Examples 1, 2 and Comparative Examples 1, 2, 3,
The elongation at break of the sheet sample obtained in No. 4 was measured. The measurement was performed with a tensile tester. (Test piece: 100
mm x 10 mm, between clippers: 20 mm, load: 40 kg
f, crosshead speed: 200 mm / min) The results are shown in Table 3.

[0043]

[Table 3]

As is clear from Table 3, the oxygen barrier sheets of the present invention obtained in Examples 1 and 2 suppress the decrease in elongation at break with time.

Example 4 In the production of the oxygen barrier sheet in Example 1, this was extruded into a film having a thickness of 40 μm. Using urethane adhesive,
A film obtained by sequentially laminating a K-coated (vinylidene chloride-coated) stretched PET film having a thickness of 12 μm, the oxygen barrier film of the present invention, a PET film having a thickness of 12 μm, and an unstretched PP film having a thickness of 30 μm is dried.

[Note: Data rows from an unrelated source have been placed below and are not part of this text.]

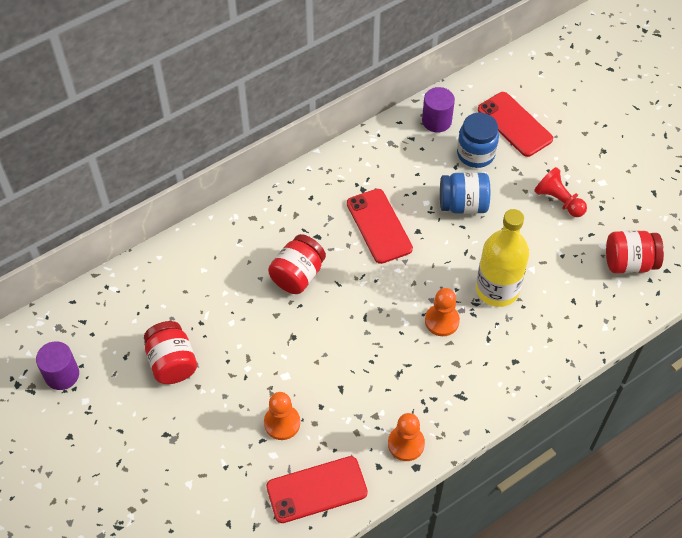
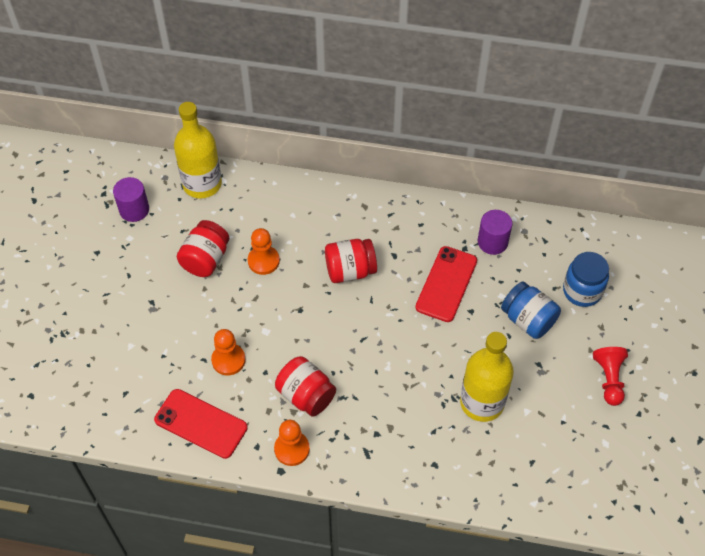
camera: 45 degrees right, 0 degrees up
purple cylinder [422,87,455,133] -> purple cylinder moved to [478,210,512,255]
orange pawn [425,288,460,336] -> orange pawn moved to [248,228,280,275]
red phone [478,92,553,157] -> none
red jar [606,231,664,274] -> red jar moved to [275,356,336,417]
none -> yellow bottle [174,102,222,198]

It was created by laminating.

Example 5 In the production of the oxygen barrier sheet in Example 2, this was extruded into a film having a thickness of 40 μm. Using urethane adhesive,
A film obtained by sequentially laminating a K-coated (vinylidene chloride-coated) stretched PET film having a thickness of 12 μm, the oxygen barrier film of the present invention, a PET film having a thickness of 12 μm, and an unstretched PP film having a thickness of 30 μm is dried. It was created by laminating.

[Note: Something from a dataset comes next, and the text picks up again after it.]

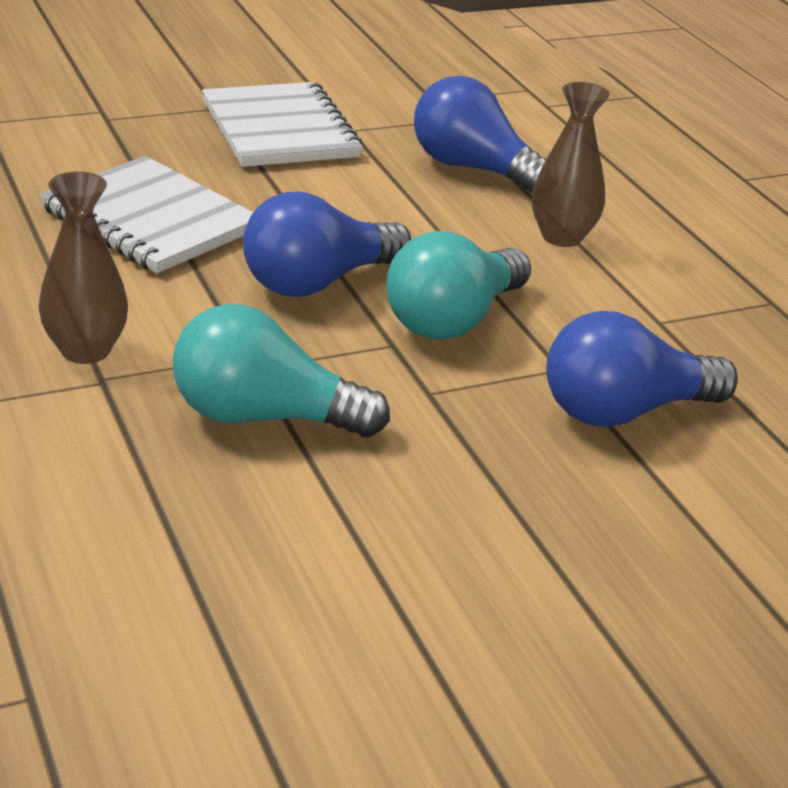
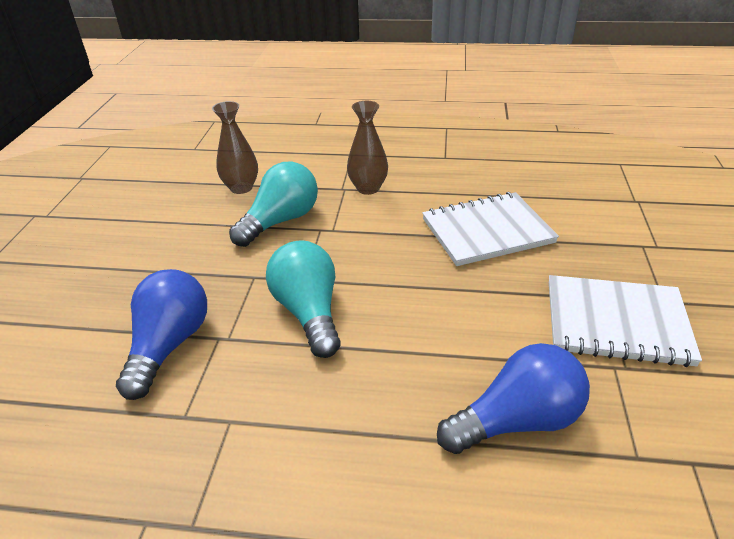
camera: 125 degrees right, 5 degrees up
blue light bulb [243,191,411,297] -> none
brown vase [532,82,610,247] -> brown vase moved to [212,101,258,194]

Comparative Example 5 A laminated film was prepared in the same manner as in Example 3 except that Co (II) stearate was not added.

Table 4 shows the measurement results of the oxygen transmission rate over time for each of the laminated films obtained in Examples 4 and 5 and Comparative Example 5 above. Measurement is Mokon Ox-TRAN10 / 50A
(Manufactured by Modern Control) at 25 ° C.

[0049]

[Table 4]

As is clear from Table 4, the oxygen barrier laminate films of Examples 4 and 5 of the present invention have a very low oxygen permeability and have an extremely excellent oxygen barrier property.

[0051]

As described in detail above, according to the present invention, saponified ethylene-vinyl acetate copolymer, polyvinylidene chloride, etc., which are expensive, can be used without using any other oxygen barrier resin or in a small amount. It is possible to provide a thermoplastic resin composition having excellent oxygen barrier properties and a method for producing the same.

 ─────────────────────────────────────────────────── ─── Continuation of front page (72) Keiko Nakamura 1-5-1 Taito, Taito-ku, Tokyo Toppan Printing Co., Ltd. (72) Inventor Hiroshi Umeyama 1-5-1 Taito, Taito-ku, Tokyo Toppan Imprint Co., Ltd.

Claims (2)

[Claims] 1. An oxygen barrier resin composition in which a composition comprising a polyolefin and an oxidation catalyst is dispersed in the polyolefin. 2. A method for producing an oxygen-barrier resin composition, characterized in that a composition comprising a polyolefin and an oxidation catalyst is melt-kneaded in advance and dispersed in the polyolefin.